Q1: Firstly, it is essential to empirically investigate the scaling behavior of the required number of measurements for each training example concerning the qubit count. A polynomial scaling that ensures satisfactory performance is desirable, as an exponentially scaling behavior may impede the practical utility of Q-TAPE for larger quantum systems.

A1: Thank you for your valuable feedback. We acknowledge the significance of investigating the scaling issues related to the Q-TAPE. While we did mention some aspects of the model's scaling in the main text, we recognize that it may not have been explicitly emphasized. In this response, we aim to provide a detailed explanation below and we have added them in our new revised version.

It is crucial to emphasize that the exponential demand for measurements constitutes a distinctive gap between quantum and classical methods for completing quantum tasks, such as classifying phases and estimating non-linear properties [1].

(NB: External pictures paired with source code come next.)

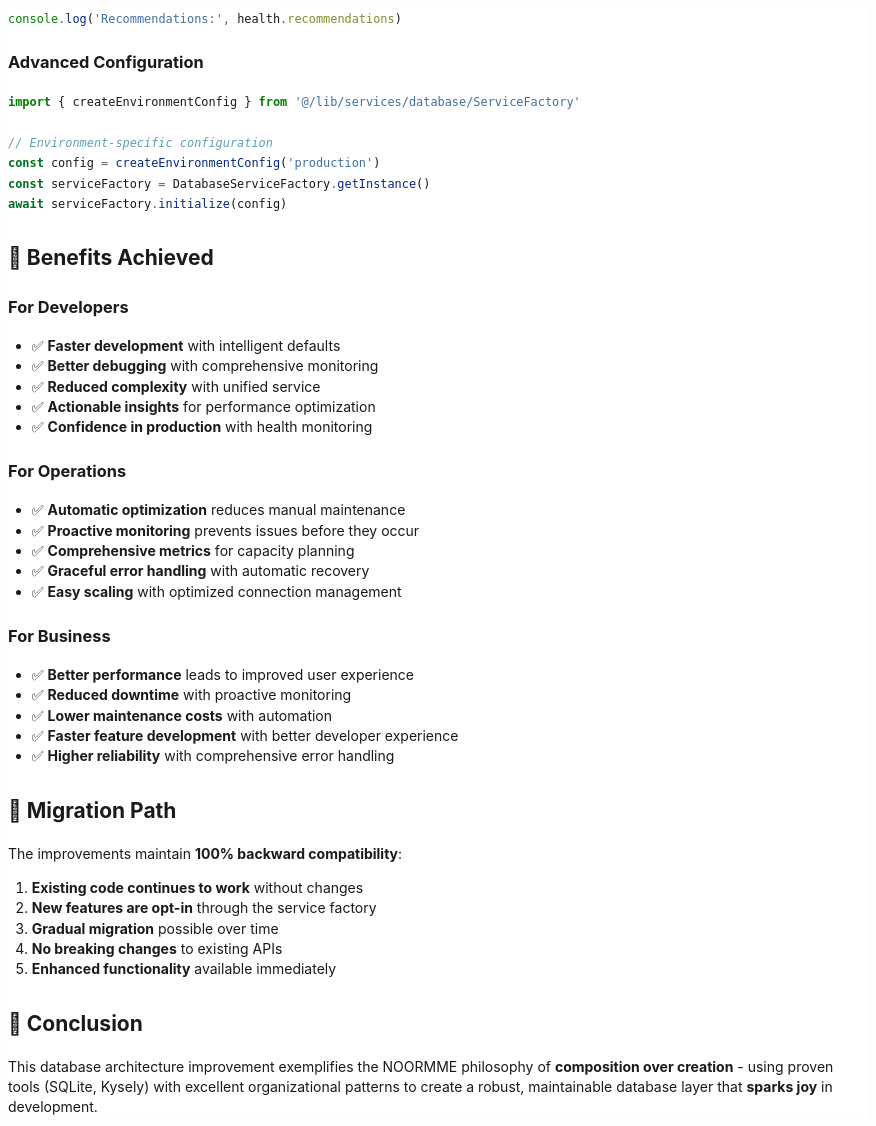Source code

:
 ```typescript
console.log('Recommendations:', health.recommendations)
```

### **Advanced Configuration**
```typescript
import { createEnvironmentConfig } from '@/lib/services/database/ServiceFactory'

// Environment-specific configuration
const config = createEnvironmentConfig('production')
const serviceFactory = DatabaseServiceFactory.getInstance()
await serviceFactory.initialize(config)
```

## 🎉 **Benefits Achieved**

### **For Developers**
- ✅ **Faster development** with intelligent defaults
- ✅ **Better debugging** with comprehensive monitoring
- ✅ **Reduced complexity** with unified service
- ✅ **Actionable insights** for performance optimization
- ✅ **Confidence in production** with health monitoring

### **For Operations**
- ✅ **Automatic optimization** reduces manual maintenance
- ✅ **Proactive monitoring** prevents issues before they occur
- ✅ **Comprehensive metrics** for capacity planning
- ✅ **Graceful error handling** with automatic recovery
- ✅ **Easy scaling** with optimized connection management

### **For Business**
- ✅ **Better performance** leads to improved user experience
- ✅ **Reduced downtime** with proactive monitoring
- ✅ **Lower maintenance costs** with automation
- ✅ **Faster feature development** with better developer experience
- ✅ **Higher reliability** with comprehensive error handling

## 🔄 **Migration Path**

The improvements maintain **100% backward compatibility**:

1. **Existing code continues to work** without changes
2. **New features are opt-in** through the service factory
3. **Gradual migration** possible over time
4. **No breaking changes** to existing APIs
5. **Enhanced functionality** available immediately

## 🎯 **Conclusion**

This database architecture improvement exemplifies the NOORMME philosophy of **composition over creation** - using proven tools (SQLite, Kysely) with excellent organizational patterns to create a robust, maintainable database layer that **sparks joy** in development.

Even though, Q-TAPE focuses more on practical applicability in quantum properties estimation tasks, assuming a sufficient number of measurement outcomes are given. Correspondingly, it is empirically evident in Fig. 3 that achieving linear growth in classification accuracy requires an exponential increase in the number of measurements per training example.

Notably, the advantage lies in the potential value of the pre-training of Q-TAPE, particular in scenarios where only a limited number of measurements are available.

I appreciate the authors' detailed response. They have adequately addressed most of my concerns. Consequently, I have decided to raise my score to 8.